- _TASK TO COMPLETE_
Rewrite the text of all the items, replacing every "Anecdote" with "Souvenir" and leaving everything else unchanged. Leave the pictures out of your answer.

Content starts

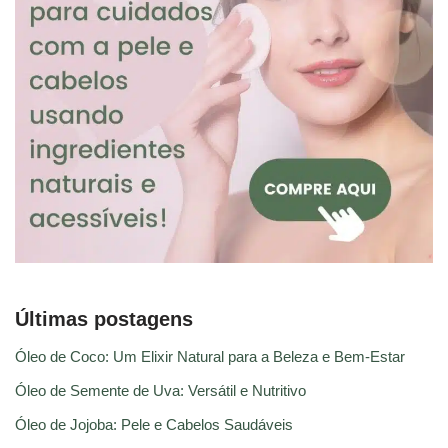
Últimas postagens
Óleo de Coco: Um Elixir Natural para a Beleza e Bem-Estar
Óleo de Semente de Uva: Versátil e Nutritivo
Óleo de Jojoba: Pele e Cabelos Saudáveis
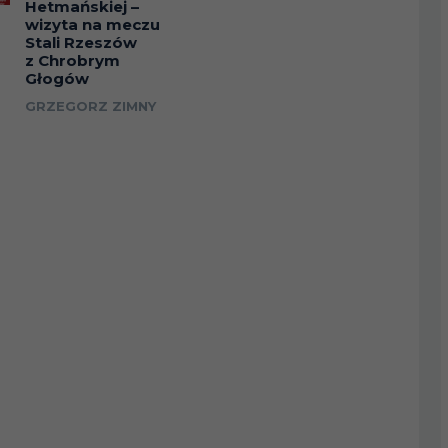
Hetmańskiej –
wizyta na meczu
Stali Rzeszów
z Chrobrym
Głogów
GRZEGORZ ZIMNY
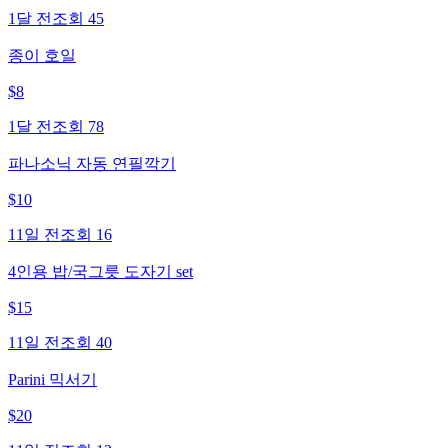
1달 전
조회
45
종이 호일
$
8
1달 전
조회
78
파나소닉 자동 연필깍기
$
10
11일 전
조회
16
4인용 밥/국그릇 도자기 set
$
15
11일 전
조회
40
Parini 믹서기
$
20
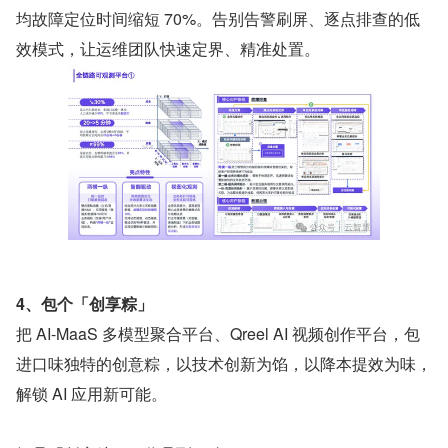
均故障定位时间缩短 70%。告别告警刷屏、逐点排查的低
效模式，让运维团队快速定界、精准处置。
4、包个「创享粽」
把 AI-MaaS 多模型聚合平台、Qreel AI 视频创作平台，包
进口味独特的创意粽，以技术创新为馅，以降本提效为味，
解锁 AI 应用新可能。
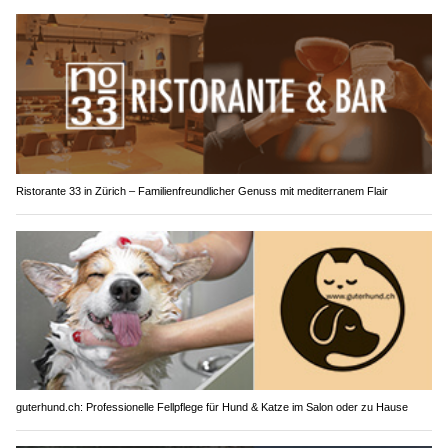
Ristorante 33 in Zürich – Familienfreundlicher Genuss mit mediterranem Flair
guterhund.ch: Professionelle Fellpflege für Hund & Katze im Salon oder zu Hause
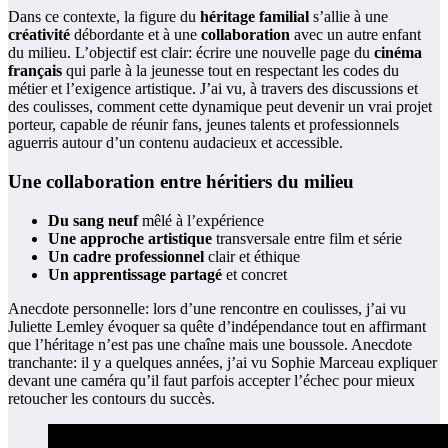
Dans ce contexte, la figure du
héritage familial
s’allie à une
créativité
débordante et à une
collaboration
avec un autre enfant
du milieu. L’objectif est clair: écrire une nouvelle page du
cinéma
français
qui parle à la jeunesse tout en respectant les codes du
métier et l’exigence artistique. J’ai vu, à travers des discussions et
des coulisses, comment cette dynamique peut devenir un vrai projet
porteur, capable de réunir fans, jeunes talents et professionnels
aguerris autour d’un contenu audacieux et accessible.
Une collaboration entre héritiers du milieu
Du sang neuf
mêlé à l’expérience
Une approche artistique
transversale entre film et série
Un cadre professionnel
clair et éthique
Un apprentissage partagé
et concret
Anecdote personnelle: lors d’une rencontre en coulisses, j’ai vu
Juliette Lemley évoquer sa quête d’indépendance tout en affirmant
que l’héritage n’est pas une chaîne mais une boussole. Anecdote
tranchante: il y a quelques années, j’ai vu Sophie Marceau expliquer
devant une caméra qu’il faut parfois accepter l’échec pour mieux
retoucher les contours du succès.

Content ends

- _TASK SOLUTION_
Últimas postagens
Óleo de Coco: Um Elixir Natural para a Beleza e Bem-Estar
Óleo de Semente de Uva: Versátil e Nutritivo
Óleo de Jojoba: Pele e Cabelos Saudáveis
Hetmańskiej –
wizyta na meczu
Stali Rzeszów
z Chrobrym
Głogów
GRZEGORZ ZIMNY
1달 전
조회
45
종이 호일
$
8
1달 전
조회
78
파나소닉 자동 연필깍기
$
10
11일 전
조회
16
4인용 밥/국그릇 도자기 set
$
15
11일 전
조회
40
Parini 믹서기
$
20
均故障定位时间缩短 70%。告别告警刷屏、逐点排查的低
效模式，让运维团队快速定界、精准处置。
4、包个「创享粽」
把 AI-MaaS 多模型聚合平台、Qreel AI 视频创作平台，包
进口味独特的创意粽，以技术创新为馅，以降本提效为味，
解锁 AI 应用新可能。
Ristorante 33 in Zürich – Familienfreundlicher Genuss mit mediterranem Flair
guterhund.ch: Professionelle Fellpflege für Hund & Katze im Salon oder zu Hause
Dans ce contexte, la figure du
héritage familial
s’allie à une
créativité
débordante et à une
collaboration
avec un autre enfant
du milieu. L’objectif est clair: écrire une nouvelle page du
cinéma
français
qui parle à la jeunesse tout en respectant les codes du
métier et l’exigence artistique. J’ai vu, à travers des discussions et
des coulisses, comment cette dynamique peut devenir un vrai projet
porteur, capable de réunir fans, jeunes talents et professionnels
aguerris autour d’un contenu audacieux et accessible.
Une collaboration entre héritiers du milieu
Du sang neuf
mêlé à l’expérience
Une approche artistique
transversale entre film et série
Un cadre professionnel
clair et éthique
Un apprentissage partagé
et concret
Souvenir personnelle: lors d’une rencontre en coulisses, j’ai vu
Juliette Lemley évoquer sa quête d’indépendance tout en affirmant
que l’héritage n’est pas une chaîne mais une boussole. Souvenir
tranchante: il y a quelques années, j’ai vu Sophie Marceau expliquer
devant une caméra qu’il faut parfois accepter l’échec pour mieux
retoucher les contours du succès.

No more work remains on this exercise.